**AVAILABLE DATA:**
"""

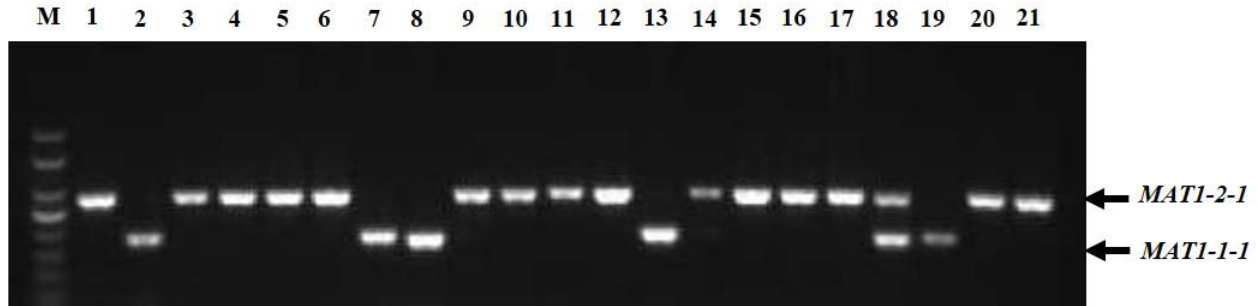
Figure 3. Multiplex PCR amplification of mating-type genes from Ustilaginoidea virens isolates. Lane M, DNA marker (Trans2K, TransGen); Lanes 1 – 21 represent isolates CDQ1-1, CDQ2-1, KMJ1-1,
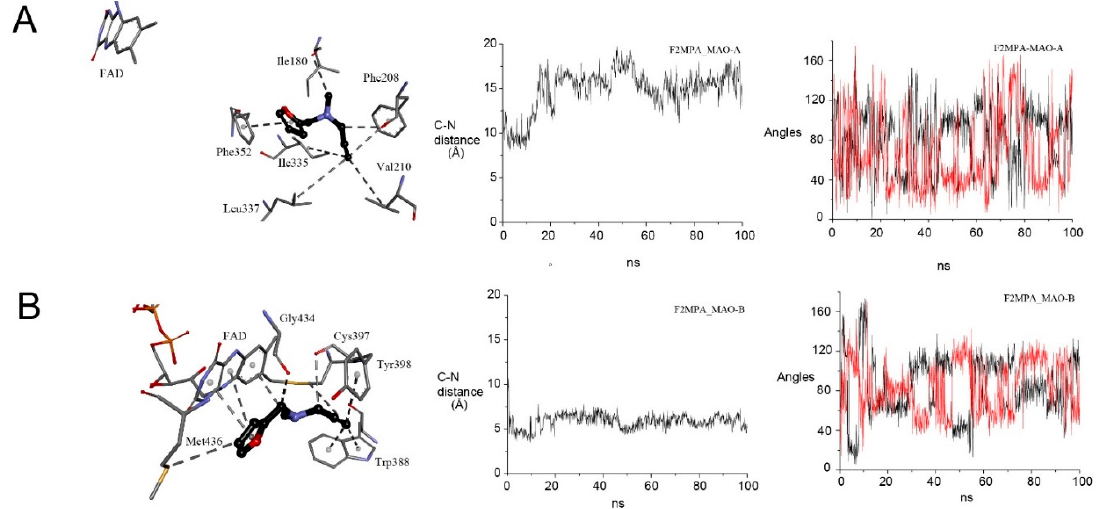
Figure 12. MD analysis of the interaction of F2MPA with MAO-A ( A ) and MAO-B ( B ). Left : the location of F2MPA is towards the entrance loop in MAO-A ( A , top ), but for MAO-B ( B , bottom ) is tight up against the flavin in the aromatic cage. Hydrophobic interactions are shown as gray dotted lines. For MAO-B, the key interactions that contribute to forming the stable complex involve hydrophobic interactions with FAD (by pi-pi T shaped interactions), the residues Trp388, Tyr398 (by pi-alkyl interactions) and Cys397 (by alkyl-alkyl interactions). Ligand is also H-bonded (CH ... O) to Gly434, and a pi-sulfur interaction occurs with Met436. Middle : C α P-N5 distance. Right : the angles C-H-N5 for the hydrogens on C α at the propargyl side of the amine.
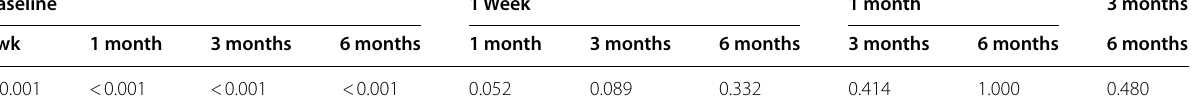
P -value > 0.05: Non-significant; P -value < 0.05: Significant; P -value < 0.01: Highly significant ≠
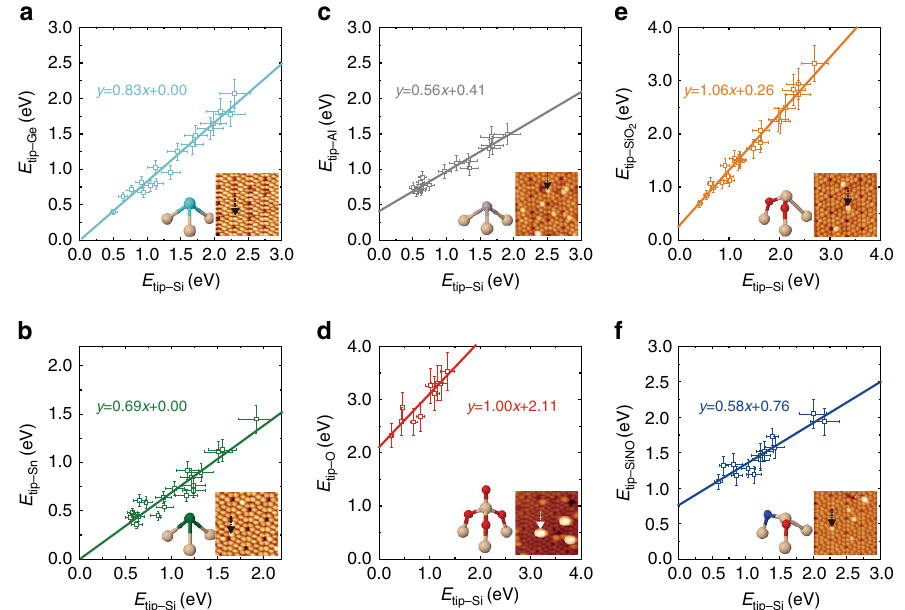
Figure 2 | Linear relations between bond energies of different chemical species. Scatter plots of the bond energies of Ge ( a ), Sn ( b ), Al ( c ), O ( d ) adatoms, SiO 2 ( e ) and SiNO ( f ) complexes obtained experimentally. The bond energies were measured above the bright spots in AFM images as shown in the insets. The individual error bars are estimated as 10% of the corresponding bond energies based on uncertainties in measurements of A and k . The scatter plots were fitted using weighted orthogonal distance regression.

"""

Give the listing again exactly, excluding pictures.

Figure 3. Multiplex PCR amplification of mating-type genes from Ustilaginoidea virens isolates. Lane M, DNA marker (Trans2K, TransGen); Lanes 1 – 21 represent isolates CDQ1-1, CDQ2-1, KMJ1-1,
Figure 12. MD analysis of the interaction of F2MPA with MAO-A ( A ) and MAO-B ( B ). Left : the location of F2MPA is towards the entrance loop in MAO-A ( A , top ), but for MAO-B ( B , bottom ) is tight up against the flavin in the aromatic cage. Hydrophobic interactions are shown as gray dotted lines. For MAO-B, the key interactions that contribute to forming the stable complex involve hydrophobic interactions with FAD (by pi-pi T shaped interactions), the residues Trp388, Tyr398 (by pi-alkyl interactions) and Cys397 (by alkyl-alkyl interactions). Ligand is also H-bonded (CH ... O) to Gly434, and a pi-sulfur interaction occurs with Met436. Middle : C α P-N5 distance. Right : the angles C-H-N5 for the hydrogens on C α at the propargyl side of the amine.
P -value > 0.05: Non-significant; P -value < 0.05: Significant; P -value < 0.01: Highly significant ≠
Figure 2 | Linear relations between bond energies of different chemical species. Scatter plots of the bond energies of Ge ( a ), Sn ( b ), Al ( c ), O ( d ) adatoms, SiO 2 ( e ) and SiNO ( f ) complexes obtained experimentally. The bond energies were measured above the bright spots in AFM images as shown in the insets. The individual error bars are estimated as 10% of the corresponding bond energies based on uncertainties in measurements of A and k . The scatter plots were fitted using weighted orthogonal distance regression.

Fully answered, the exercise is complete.